Exercise description> In the listing below, locate the lines that hold "changes" and copy them.

Extracted data>
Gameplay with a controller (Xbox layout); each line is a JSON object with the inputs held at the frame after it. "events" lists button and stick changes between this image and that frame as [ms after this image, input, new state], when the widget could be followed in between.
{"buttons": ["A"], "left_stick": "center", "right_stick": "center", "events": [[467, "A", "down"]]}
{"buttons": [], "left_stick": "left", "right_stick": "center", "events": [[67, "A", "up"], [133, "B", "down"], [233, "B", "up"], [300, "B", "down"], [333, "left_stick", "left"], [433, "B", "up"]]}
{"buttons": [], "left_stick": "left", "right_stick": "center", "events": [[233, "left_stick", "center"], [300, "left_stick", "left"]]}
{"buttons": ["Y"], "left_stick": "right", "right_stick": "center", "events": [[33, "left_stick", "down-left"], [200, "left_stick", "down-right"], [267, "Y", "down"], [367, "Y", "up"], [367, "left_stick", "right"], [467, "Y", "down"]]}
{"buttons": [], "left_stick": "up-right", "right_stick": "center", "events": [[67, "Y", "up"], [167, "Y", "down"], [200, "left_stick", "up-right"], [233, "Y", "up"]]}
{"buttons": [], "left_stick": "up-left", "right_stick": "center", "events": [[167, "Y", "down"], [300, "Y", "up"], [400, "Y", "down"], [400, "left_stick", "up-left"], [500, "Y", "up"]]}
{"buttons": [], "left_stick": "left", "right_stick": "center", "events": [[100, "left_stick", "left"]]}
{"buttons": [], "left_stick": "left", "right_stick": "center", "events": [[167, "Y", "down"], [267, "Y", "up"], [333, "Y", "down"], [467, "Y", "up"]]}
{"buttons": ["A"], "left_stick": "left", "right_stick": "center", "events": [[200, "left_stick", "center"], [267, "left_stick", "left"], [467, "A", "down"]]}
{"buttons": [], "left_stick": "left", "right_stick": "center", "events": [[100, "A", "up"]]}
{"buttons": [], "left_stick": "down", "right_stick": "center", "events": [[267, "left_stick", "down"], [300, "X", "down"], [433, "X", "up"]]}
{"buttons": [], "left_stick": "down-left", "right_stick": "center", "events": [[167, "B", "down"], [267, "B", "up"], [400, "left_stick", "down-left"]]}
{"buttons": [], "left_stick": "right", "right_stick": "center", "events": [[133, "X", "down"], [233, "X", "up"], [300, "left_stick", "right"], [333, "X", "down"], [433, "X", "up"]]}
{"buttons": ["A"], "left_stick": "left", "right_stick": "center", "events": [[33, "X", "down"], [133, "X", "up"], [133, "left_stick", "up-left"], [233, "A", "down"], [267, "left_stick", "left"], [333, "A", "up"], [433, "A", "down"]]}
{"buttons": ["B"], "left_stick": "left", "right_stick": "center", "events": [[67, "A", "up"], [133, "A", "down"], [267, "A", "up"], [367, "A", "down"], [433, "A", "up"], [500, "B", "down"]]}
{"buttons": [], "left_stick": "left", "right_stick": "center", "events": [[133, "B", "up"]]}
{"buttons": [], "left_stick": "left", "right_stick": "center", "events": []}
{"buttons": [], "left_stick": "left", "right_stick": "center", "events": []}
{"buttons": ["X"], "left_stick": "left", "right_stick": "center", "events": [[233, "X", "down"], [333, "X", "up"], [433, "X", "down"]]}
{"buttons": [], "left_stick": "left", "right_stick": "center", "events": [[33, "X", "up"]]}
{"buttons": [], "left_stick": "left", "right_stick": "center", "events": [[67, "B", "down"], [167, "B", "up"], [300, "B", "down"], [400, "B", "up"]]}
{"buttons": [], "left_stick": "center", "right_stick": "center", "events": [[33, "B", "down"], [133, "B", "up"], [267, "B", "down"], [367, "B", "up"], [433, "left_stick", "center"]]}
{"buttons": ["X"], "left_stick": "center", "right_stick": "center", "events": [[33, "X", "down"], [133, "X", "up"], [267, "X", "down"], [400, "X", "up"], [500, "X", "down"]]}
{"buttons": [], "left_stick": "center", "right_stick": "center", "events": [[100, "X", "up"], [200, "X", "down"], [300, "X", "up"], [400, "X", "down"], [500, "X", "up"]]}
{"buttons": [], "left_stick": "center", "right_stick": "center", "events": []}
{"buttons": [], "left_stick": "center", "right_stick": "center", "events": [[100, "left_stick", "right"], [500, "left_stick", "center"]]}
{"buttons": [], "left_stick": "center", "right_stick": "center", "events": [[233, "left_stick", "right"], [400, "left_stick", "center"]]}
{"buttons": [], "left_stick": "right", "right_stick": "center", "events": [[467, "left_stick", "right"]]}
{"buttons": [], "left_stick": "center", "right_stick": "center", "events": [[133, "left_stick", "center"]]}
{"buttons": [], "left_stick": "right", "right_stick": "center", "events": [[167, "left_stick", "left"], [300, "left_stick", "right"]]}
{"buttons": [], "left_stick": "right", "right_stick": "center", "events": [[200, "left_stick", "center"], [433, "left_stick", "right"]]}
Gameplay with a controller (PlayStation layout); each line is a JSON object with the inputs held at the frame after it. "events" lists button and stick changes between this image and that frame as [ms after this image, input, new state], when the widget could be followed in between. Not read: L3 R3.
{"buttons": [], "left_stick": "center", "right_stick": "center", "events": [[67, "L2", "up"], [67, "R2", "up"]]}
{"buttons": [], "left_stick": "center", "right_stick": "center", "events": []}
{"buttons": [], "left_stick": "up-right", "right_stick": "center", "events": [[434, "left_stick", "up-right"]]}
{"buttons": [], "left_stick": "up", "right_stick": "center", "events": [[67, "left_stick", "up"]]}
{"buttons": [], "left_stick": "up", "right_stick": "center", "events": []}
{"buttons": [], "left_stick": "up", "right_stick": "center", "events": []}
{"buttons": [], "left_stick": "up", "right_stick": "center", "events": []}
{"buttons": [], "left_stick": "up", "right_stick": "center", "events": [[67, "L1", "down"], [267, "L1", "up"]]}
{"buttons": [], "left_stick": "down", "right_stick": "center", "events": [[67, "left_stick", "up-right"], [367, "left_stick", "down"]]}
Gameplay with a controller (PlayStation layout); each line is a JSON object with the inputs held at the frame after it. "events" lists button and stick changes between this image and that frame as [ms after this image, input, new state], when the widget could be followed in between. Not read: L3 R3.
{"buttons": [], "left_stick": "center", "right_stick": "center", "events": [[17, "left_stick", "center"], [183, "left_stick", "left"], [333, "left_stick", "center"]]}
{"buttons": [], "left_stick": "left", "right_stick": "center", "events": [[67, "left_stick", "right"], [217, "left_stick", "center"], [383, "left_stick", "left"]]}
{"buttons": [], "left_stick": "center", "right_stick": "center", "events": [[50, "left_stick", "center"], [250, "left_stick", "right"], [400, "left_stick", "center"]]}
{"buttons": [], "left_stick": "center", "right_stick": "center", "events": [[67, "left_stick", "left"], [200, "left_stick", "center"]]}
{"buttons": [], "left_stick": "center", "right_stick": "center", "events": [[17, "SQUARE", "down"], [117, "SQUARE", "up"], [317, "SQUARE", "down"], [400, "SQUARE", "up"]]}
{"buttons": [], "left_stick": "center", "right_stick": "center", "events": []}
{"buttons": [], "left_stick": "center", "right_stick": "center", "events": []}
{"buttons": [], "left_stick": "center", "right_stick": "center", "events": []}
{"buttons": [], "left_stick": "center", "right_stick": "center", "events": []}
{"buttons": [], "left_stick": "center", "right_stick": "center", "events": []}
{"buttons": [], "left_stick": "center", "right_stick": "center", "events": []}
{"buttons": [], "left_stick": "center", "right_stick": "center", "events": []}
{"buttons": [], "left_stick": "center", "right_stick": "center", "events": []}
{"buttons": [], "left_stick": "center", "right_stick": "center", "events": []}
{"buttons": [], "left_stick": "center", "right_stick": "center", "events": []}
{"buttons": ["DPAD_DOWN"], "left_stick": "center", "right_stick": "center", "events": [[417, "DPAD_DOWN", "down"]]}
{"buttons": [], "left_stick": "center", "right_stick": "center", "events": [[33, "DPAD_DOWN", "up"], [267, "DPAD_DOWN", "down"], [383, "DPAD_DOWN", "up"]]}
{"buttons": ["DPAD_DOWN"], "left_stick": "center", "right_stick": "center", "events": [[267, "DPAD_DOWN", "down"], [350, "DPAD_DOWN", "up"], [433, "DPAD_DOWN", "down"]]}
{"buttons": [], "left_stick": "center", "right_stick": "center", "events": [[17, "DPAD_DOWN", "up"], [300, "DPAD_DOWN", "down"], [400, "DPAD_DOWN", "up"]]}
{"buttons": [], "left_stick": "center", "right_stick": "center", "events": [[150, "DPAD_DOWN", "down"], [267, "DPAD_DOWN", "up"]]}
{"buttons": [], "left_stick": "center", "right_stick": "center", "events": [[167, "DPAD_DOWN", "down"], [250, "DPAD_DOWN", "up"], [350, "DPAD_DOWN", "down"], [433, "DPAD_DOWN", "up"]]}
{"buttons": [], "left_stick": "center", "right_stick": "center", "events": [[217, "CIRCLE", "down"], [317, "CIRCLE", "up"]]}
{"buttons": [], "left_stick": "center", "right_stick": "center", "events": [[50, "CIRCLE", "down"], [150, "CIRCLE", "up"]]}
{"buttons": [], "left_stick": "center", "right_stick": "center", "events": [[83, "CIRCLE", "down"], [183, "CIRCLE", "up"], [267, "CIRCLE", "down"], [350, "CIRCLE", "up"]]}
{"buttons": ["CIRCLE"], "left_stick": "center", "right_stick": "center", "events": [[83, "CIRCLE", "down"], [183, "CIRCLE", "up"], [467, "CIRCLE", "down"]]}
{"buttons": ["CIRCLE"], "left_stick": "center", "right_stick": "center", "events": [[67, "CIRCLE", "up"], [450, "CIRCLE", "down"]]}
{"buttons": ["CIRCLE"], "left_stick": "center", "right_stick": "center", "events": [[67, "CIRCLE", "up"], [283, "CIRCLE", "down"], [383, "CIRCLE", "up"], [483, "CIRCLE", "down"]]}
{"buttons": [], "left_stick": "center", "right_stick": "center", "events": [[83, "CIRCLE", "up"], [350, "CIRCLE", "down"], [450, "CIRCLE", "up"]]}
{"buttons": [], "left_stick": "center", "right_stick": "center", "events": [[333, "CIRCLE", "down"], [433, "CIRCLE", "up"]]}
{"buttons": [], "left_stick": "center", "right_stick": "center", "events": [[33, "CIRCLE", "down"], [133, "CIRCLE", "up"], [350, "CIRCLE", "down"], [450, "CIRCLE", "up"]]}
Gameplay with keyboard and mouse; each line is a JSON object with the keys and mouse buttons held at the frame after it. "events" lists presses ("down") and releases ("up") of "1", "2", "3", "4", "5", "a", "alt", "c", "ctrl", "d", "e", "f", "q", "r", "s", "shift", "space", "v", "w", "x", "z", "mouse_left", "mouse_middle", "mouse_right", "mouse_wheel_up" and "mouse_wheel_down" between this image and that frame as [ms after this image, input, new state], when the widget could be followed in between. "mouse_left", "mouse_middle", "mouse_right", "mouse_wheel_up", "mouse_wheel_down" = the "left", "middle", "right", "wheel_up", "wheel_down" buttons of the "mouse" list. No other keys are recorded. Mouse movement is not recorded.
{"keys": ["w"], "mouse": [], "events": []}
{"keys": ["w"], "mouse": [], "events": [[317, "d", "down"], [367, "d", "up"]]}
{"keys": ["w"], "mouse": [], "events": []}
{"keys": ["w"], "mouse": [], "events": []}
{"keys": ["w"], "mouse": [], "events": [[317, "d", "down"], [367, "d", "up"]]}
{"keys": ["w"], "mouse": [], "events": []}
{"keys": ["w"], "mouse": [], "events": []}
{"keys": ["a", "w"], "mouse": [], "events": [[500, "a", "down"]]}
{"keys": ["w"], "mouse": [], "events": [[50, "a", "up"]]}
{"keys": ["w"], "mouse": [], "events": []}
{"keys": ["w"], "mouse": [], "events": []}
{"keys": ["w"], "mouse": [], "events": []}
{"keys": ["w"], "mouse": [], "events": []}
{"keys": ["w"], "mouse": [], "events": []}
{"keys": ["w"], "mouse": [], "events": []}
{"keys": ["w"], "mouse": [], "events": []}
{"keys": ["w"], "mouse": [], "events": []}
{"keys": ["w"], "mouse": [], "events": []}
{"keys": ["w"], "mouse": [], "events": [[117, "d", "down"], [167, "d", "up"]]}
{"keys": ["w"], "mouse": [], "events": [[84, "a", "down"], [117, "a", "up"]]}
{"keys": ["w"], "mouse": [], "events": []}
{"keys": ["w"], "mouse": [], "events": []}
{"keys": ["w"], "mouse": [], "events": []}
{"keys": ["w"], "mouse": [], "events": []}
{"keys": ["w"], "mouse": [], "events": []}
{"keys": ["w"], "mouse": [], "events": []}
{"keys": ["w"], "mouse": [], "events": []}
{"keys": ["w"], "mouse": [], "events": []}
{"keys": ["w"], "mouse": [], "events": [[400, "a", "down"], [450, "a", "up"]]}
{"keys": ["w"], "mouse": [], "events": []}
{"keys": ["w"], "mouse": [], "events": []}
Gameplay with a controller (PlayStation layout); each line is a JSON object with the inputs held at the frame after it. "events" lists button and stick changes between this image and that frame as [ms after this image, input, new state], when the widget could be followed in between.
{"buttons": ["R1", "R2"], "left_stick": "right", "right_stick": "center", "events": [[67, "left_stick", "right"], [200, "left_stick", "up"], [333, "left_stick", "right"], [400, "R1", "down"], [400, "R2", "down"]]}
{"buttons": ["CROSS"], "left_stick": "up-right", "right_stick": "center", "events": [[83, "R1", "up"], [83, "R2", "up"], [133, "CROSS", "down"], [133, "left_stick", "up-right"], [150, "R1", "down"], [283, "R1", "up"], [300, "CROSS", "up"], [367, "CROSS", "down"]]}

Response to this task>
Gameplay with a controller (Xbox layout); each line is a JSON object with the inputs held at the frame after it. "events" lists button and stick changes between this image and that frame as [ms after this image, input, new state], when the widget could be followed in between.
Gameplay with a controller (PlayStation layout); each line is a JSON object with the inputs held at the frame after it. "events" lists button and stick changes between this image and that frame as [ms after this image, input, new state], when the widget could be followed in between. Not read: L3 R3.
Gameplay with a controller (PlayStation layout); each line is a JSON object with the inputs held at the frame after it. "events" lists button and stick changes between this image and that frame as [ms after this image, input, new state], when the widget could be followed in between. Not read: L3 R3.
Gameplay with a controller (PlayStation layout); each line is a JSON object with the inputs held at the frame after it. "events" lists button and stick changes between this image and that frame as [ms after this image, input, new state], when the widget could be followed in between.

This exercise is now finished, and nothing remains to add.